KUALA LUMPUR: Mandatory purchases of sustainable aviation fuel (SAF) by local airlines at Malaysian airports are necessary to drive adoption and unlock the country’s potential in the SAF sector, said Gamalux Oils Sdn Bhd chief executive officer Usman Ahmed.

Usman said Malaysia has the industrial capacity and feedstock availability to support SAF production at scale, but policy intervention is needed to create demand certainty.

“We have all the feedstocks such as used cooking oil, palm oil mill effluent, empty fruit bunch oil and spent bleaching earth oil.

“In my humble opinion, what Malaysia needs is a regulatory policy framework that enables SAF blending and mandates purchase by national airlines at all airports in the country,” he told Bernama after appearing on Bernama TV’s The Nation programme titled “The Future of Sustainable Aviation Fuel”.

SAF is a low-carbon alternative to conventional jet fuel, produced from sustainable feedstocks, including used cooking oil and agricultural waste.

Responding to concerns about the scalability of used cooking oil as a SAF feedstock, Usman affirmed its viability in substantial volumes.

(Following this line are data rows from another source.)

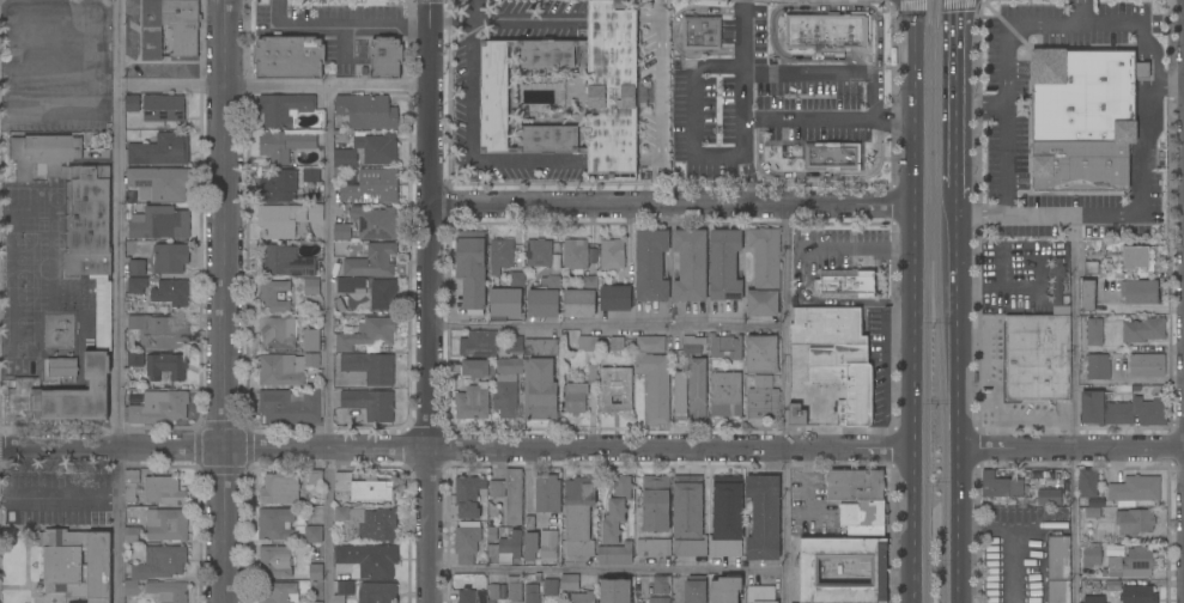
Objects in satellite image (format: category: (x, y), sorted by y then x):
road: (889, 1)
road: (931, 2)
road: (784, 9)
road: (1081, 13)
road: (524, 19)
road: (345, 24)
building: (182, 25)
building: (151, 30)
building: (701, 32)
road: (675, 33)
building: (825, 33)
road: (745, 34)
road: (1005, 39)
building: (547, 53)
building: (289, 57)
building: (385, 57)
road: (54, 75)
road: (811, 76)
road: (114, 78)
road: (657, 80)
road: (1163, 83)
road: (276, 87)
building: (612, 88)
building: (1084, 95)
building: (493, 96)
building: (643, 96)
road: (876, 98)
road: (958, 98)
building: (131, 102)
parking lot: (1007, 107)
building: (163, 108)
building: (283, 109)
building: (367, 111)
road: (829, 120)
road: (470, 133)
building: (547, 140)
building: (284, 144)
building: (160, 150)
building: (365, 151)
building: (831, 156)
road: (694, 157)
building: (1079, 166)
building: (311, 174)
road: (746, 181)
road: (1141, 181)
building: (158, 184)
building: (280, 187)
building: (371, 187)
road: (672, 204)
road: (958, 206)
building: (286, 219)
building: (159, 223)
building: (367, 223)
road: (854, 246)
building: (539, 252)
building: (575, 254)
building: (611, 254)
building: (500, 255)
building: (169, 258)
building: (1138, 259)
building: (285, 261)
building: (371, 261)
building: (651, 265)
building: (690, 265)
building: (724, 265)
road: (329, 266)
building: (136, 267)
building: (1091, 268)
building: (72, 270)
building: (471, 272)
building: (764, 272)
building: (516, 278)
building: (1056, 280)
building: (349, 284)
building: (845, 284)
building: (311, 286)
building: (161, 290)
building: (1139, 291)
building: (383, 294)
building: (1087, 295)
building: (273, 296)
building: (544, 298)
building: (615, 298)
building: (581, 299)
road: (119, 301)
road: (224, 301)
road: (429, 301)
road: (912, 301)
railway: (929, 301)
railway: (941, 301)
building: (504, 303)
building: (1060, 311)
road: (606, 326)
building: (828, 326)
building: (1143, 330)
building: (1094, 331)
building: (159, 332)
building: (278, 332)
building: (368, 333)
building: (311, 340)
building: (675, 342)
building: (478, 343)
building: (587, 343)
building: (617, 343)
building: (514, 345)
building: (540, 347)
building: (726, 347)
road: (1074, 351)
building: (761, 354)
building: (135, 358)
building: (1037, 358)
building: (311, 360)
building: (1146, 365)
building: (61, 366)
building: (166, 366)
building: (1097, 366)
building: (367, 368)
building: (475, 369)
building: (278, 370)
building: (593, 373)
building: (654, 377)
building: (696, 379)
building: (846, 380)
building: (526, 388)
building: (615, 388)
building: (726, 394)
building: (680, 396)
building: (575, 398)
building: (763, 399)
building: (472, 402)
road: (785, 403)
building: (369, 404)
building: (159, 407)
building: (290, 407)
road: (959, 410)
building: (1121, 410)
building: (797, 414)
road: (111, 447)
road: (567, 447)
road: (1072, 448)
building: (315, 477)
building: (1000, 483)
building: (1087, 483)
building: (130, 485)
building: (854, 485)
building: (364, 488)
building: (279, 489)
building: (163, 490)
building: (1135, 490)
building: (546, 493)
road: (59, 495)
building: (510, 495)
building: (468, 496)
building: (1049, 496)
building: (655, 503)
building: (687, 506)
building: (727, 507)
building: (616, 509)
building: (493, 512)
building: (342, 513)
building: (579, 515)
building: (863, 516)
building: (1121, 517)
building: (763, 518)
building: (275, 523)
building: (166, 524)
road: (327, 524)
building: (373, 524)
building: (313, 534)
building: (130, 535)
building: (466, 542)
road: (1008, 543)
building: (549, 546)
building: (653, 547)
building: (690, 547)
building: (723, 547)
building: (505, 549)
building: (529, 553)
building: (615, 554)
building: (1091, 555)
building: (368, 559)
building: (275, 561)
building: (77, 562)
building: (1133, 564)
building: (156, 566)
road: (606, 568)
building: (1058, 568)
building: (315, 571)
building: (809, 571)
building: (569, 582)
building: (660, 585)
building: (550, 587)
building: (514, 589)
building: (695, 589)
building: (343, 590)
building: (614, 590)
building: (725, 590)
building: (494, 591)
building: (167, 592)
building: (377, 592)
building: (503, 592)
building: (280, 593)
building: (531, 593)
building: (760, 594)
building: (1138, 594)
building: (466, 595)
building: (583, 597)
building: (1094, 599)
building: (659, 600)
building: (315, 602)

“According to export data from the Malaysian Palm Oil Board, Malaysia exports approximately 600,000 tonnes of used cooking oil annually, a substantial volume that makes it a viable feedstock for any SAF production facility,” he said.

While Malaysia does not currently have SAF production plants, Usman pointed out that pre-treatment and refining facilities are already in place.

“We export our products to companies such as BP, Eni of Italy, Neste of Finland, as well as other European and Asian firms, which convert them into tailor-made SAF.

Regarding the SAF industry’s value, Usman estimated that Malaysia exports around 1.5 million tonnes of SAF-grade or hydrotreated vegetable oil (HVO) feedstock annually.

“Based on current prices of around US$1,100 (US$1 = RM4.22) per tonne, we’re looking at US$15 to US$18 billion worth of commodity products exported annually,” he said.

Usman noted that while SAF is more expensive than conventional jet fuel, the cost impact on passengers would be modest if SAF blending is mandated.

“At the end of the day, the cost is borne by the passenger, possibly with some government subsidy, but we must recognise that this is for the greater good, as it supports the decarbonisation of aviation and the reduction of greenhouse gas emissions,” he explained.

Usman added that global geopolitical tensions and commodity price volatility continue to affect the SAF price gap, making regulatory certainty even more vital.

He said Malaysia is on the right track with the government’s National Energy Transition Roadmap and its 2050 net-zero emissions target already in place, adding that a regulatory policy framework to support SAF blending would further strengthen the country’s progress.